---------- RECORDS FOR THIS EXERCISE ----------

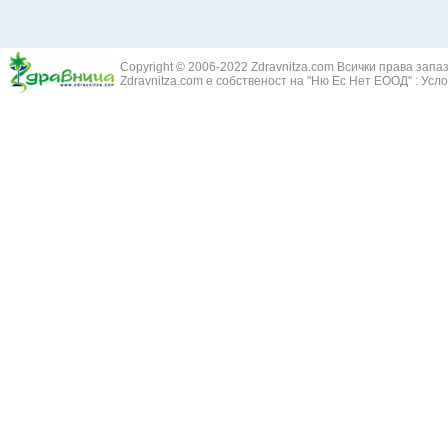
Copyright © 2006-2022 Zdravnitza.com Всички права запа
Zdravnitza.com е собственост на "Ню Ес Нет ЕООД" :
Усло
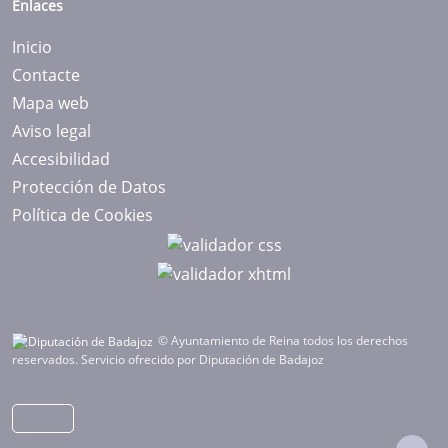
Enlaces
Inicio
Contacte
Mapa web
Aviso legal
Accesibilidad
Protección de Datos
Política de Cookies
© Ayuntamiento de Reina todos los derechos
reservados.
Servicio ofrecido por Diputación de Badajoz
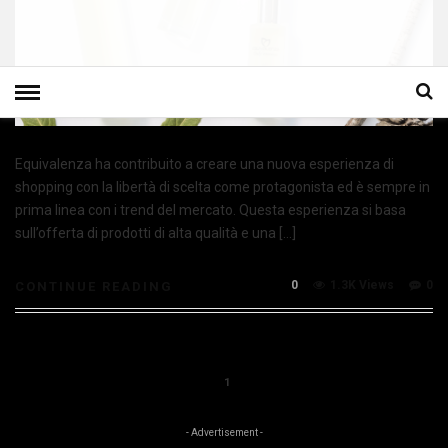
Equivalenza ha contribuito a creare una nuova esperienza di
shopping con la libertà di scelta come protagonista ed è sempre in
prima linea con i trend del mercato. Questa esperienza si basa
sull’offerta di prodotti di alta qualità e una […]
0
1.3K Views
0
CONTINUE READING
1
- Advertisement -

----------

- [GOAL OF THE EXERCISE] The lines to return are those with the string "esperienza" in them; copy each from the entries above.

- [OUTPUT FOR THIS TASK]
Equivalenza ha contribuito a creare una nuova esperienza di
prima linea con i trend del mercato. Questa esperienza si basa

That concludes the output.